> Work to complete
In the records below, find each line that holds "pixels" and return it.

> Data shown

========================

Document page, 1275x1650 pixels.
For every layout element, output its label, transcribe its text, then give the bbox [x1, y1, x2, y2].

========================

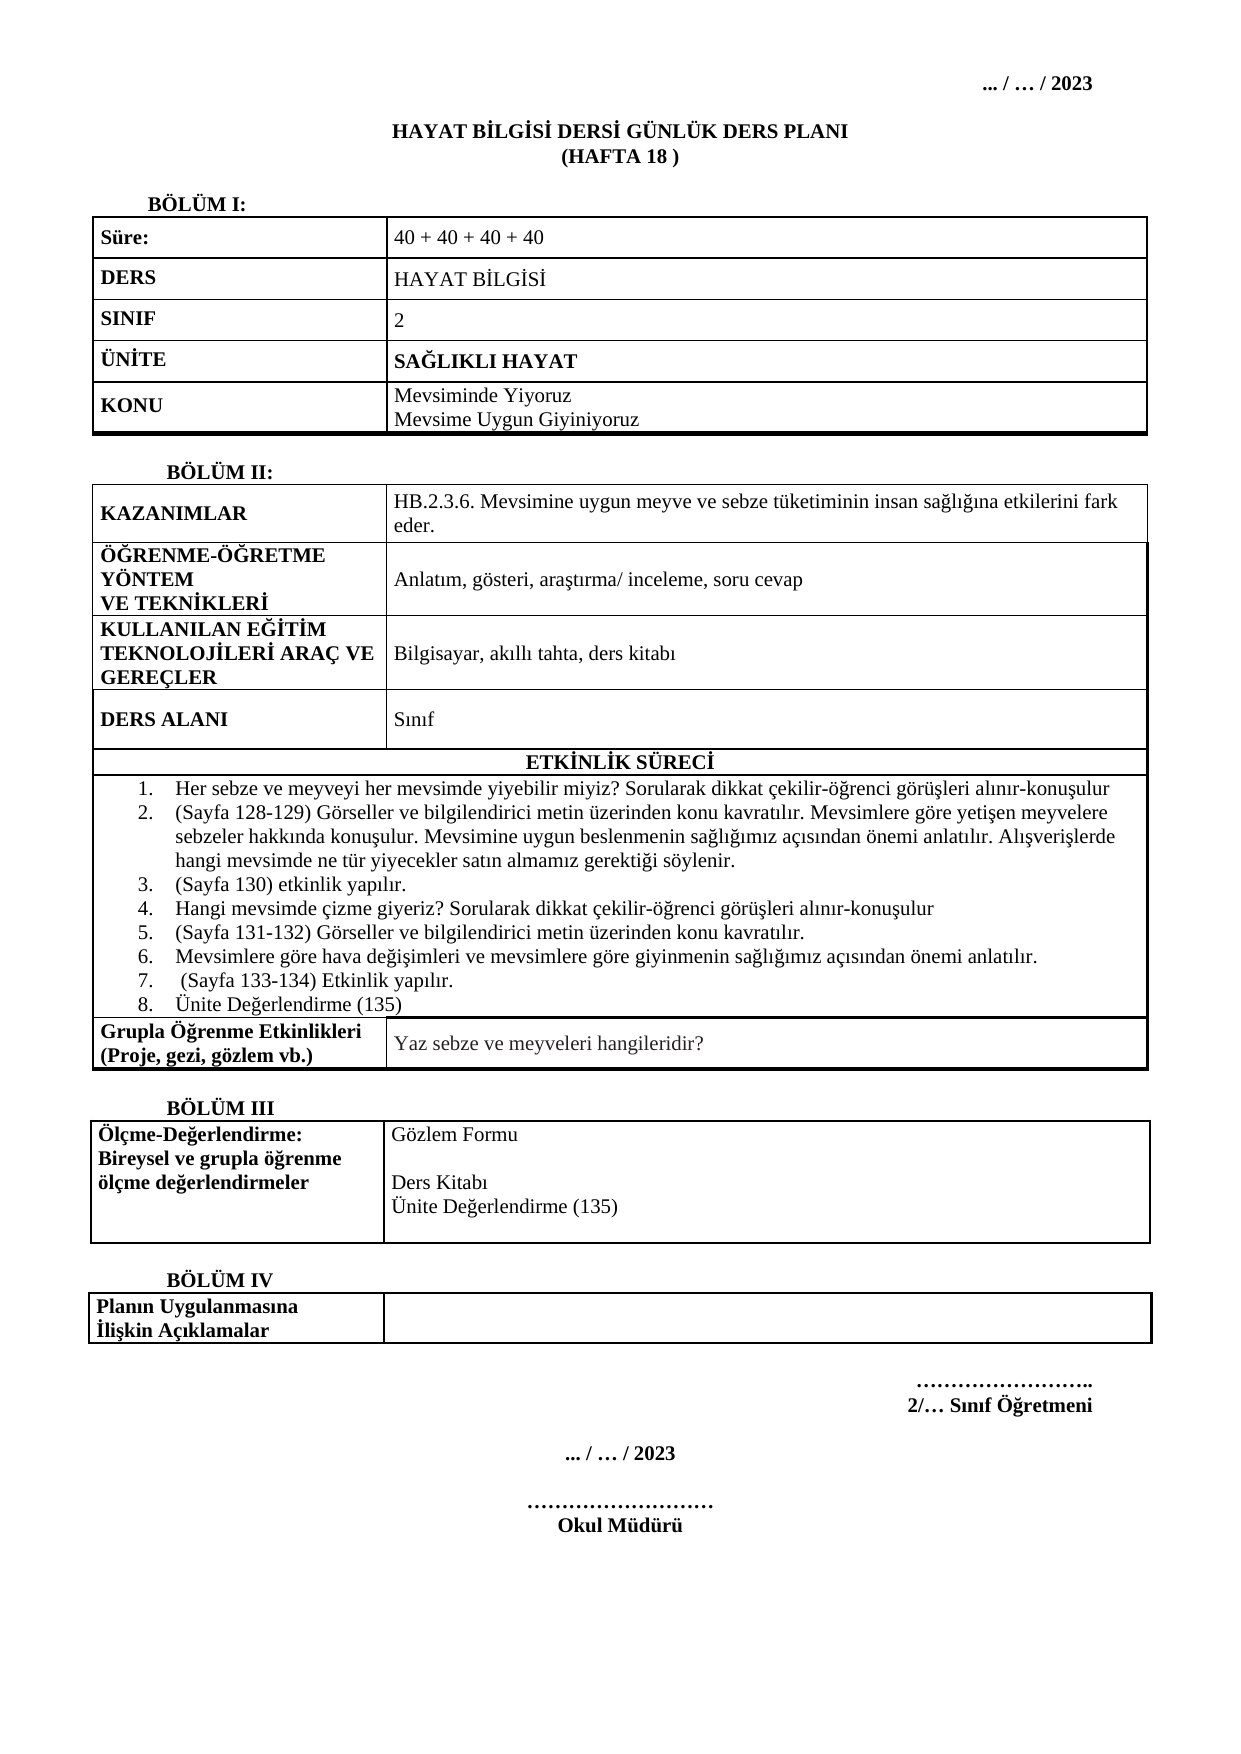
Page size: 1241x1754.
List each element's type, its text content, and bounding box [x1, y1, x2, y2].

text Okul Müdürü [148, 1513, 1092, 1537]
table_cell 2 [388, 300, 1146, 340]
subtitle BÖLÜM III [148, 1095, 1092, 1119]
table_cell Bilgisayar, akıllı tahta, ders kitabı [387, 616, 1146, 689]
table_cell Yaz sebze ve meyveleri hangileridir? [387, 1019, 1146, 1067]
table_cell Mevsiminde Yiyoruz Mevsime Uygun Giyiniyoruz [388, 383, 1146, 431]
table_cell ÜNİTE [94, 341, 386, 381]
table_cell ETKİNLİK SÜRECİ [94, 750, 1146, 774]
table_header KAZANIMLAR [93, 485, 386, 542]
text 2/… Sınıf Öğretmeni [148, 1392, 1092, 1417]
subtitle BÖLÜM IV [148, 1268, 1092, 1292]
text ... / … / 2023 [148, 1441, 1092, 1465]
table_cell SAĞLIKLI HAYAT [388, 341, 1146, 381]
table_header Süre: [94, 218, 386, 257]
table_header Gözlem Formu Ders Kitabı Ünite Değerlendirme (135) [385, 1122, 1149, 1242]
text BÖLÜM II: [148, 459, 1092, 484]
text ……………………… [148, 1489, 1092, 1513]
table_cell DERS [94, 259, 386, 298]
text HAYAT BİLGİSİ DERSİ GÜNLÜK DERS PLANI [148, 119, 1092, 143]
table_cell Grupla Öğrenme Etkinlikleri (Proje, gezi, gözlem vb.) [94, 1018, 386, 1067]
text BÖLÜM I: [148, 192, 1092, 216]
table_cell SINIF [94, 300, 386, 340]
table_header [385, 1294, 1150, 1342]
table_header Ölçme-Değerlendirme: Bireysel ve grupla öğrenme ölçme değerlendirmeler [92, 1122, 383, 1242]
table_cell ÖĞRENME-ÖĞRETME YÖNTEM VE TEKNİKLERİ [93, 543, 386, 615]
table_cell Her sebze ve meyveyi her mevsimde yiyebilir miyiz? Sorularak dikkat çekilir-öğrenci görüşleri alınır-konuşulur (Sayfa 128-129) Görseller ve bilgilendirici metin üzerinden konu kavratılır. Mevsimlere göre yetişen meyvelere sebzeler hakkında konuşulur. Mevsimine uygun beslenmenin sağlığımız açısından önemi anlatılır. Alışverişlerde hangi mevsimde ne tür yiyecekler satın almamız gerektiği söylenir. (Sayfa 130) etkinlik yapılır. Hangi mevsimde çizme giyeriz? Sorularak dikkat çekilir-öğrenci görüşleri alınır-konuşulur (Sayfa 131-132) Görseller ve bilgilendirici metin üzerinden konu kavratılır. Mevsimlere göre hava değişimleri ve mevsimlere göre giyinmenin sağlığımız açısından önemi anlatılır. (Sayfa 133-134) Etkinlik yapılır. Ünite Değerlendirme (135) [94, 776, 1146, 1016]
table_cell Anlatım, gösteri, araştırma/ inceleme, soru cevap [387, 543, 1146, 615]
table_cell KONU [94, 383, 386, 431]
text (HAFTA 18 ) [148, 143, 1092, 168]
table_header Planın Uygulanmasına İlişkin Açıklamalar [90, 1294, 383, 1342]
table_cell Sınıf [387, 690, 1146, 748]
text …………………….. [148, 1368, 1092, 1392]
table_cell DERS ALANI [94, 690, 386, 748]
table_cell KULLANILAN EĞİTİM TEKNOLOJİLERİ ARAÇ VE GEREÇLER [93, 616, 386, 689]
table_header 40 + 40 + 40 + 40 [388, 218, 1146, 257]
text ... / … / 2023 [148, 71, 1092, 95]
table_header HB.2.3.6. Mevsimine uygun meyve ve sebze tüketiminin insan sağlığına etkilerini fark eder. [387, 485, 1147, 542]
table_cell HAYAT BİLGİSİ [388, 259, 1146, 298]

========================

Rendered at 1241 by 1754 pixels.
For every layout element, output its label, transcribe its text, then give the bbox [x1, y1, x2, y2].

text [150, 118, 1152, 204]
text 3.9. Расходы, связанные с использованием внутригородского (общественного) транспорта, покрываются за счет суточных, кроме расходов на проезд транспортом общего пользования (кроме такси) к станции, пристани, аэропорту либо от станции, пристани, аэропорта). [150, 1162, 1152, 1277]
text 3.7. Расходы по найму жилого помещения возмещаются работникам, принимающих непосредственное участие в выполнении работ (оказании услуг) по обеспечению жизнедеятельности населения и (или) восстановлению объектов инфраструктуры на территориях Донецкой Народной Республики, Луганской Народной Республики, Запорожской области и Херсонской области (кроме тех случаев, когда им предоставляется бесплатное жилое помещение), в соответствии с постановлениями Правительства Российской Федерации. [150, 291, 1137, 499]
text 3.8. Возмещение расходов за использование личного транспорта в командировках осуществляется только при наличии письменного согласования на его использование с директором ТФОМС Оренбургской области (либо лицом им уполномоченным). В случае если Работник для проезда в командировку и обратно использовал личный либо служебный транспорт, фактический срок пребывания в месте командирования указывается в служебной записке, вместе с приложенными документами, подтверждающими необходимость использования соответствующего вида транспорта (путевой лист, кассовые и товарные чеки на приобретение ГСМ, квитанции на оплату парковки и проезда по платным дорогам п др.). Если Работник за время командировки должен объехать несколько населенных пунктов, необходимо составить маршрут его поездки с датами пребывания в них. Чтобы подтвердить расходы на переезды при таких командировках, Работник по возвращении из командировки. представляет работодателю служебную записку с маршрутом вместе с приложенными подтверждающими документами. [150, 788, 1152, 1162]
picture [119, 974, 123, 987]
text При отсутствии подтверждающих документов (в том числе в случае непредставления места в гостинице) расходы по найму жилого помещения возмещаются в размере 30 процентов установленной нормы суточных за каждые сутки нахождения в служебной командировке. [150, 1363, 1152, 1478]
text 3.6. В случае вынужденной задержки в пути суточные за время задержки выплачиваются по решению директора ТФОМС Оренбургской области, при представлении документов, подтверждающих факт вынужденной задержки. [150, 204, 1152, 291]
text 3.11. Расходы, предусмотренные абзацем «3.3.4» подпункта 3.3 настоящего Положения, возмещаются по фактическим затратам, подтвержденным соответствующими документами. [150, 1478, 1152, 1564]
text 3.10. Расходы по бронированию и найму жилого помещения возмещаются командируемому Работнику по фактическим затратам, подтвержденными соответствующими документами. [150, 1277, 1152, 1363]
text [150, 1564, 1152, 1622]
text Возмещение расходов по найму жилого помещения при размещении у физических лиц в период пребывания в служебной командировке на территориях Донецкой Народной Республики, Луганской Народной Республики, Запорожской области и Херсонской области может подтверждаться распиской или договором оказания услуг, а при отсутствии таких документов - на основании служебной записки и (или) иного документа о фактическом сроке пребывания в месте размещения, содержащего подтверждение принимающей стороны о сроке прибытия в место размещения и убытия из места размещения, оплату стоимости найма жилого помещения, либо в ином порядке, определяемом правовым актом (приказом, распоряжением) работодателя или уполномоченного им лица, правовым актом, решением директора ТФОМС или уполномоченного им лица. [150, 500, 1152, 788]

========================

> Written solution
Document page, 1275x1650 pixels.
Rendered at 1241 by 1754 pixels.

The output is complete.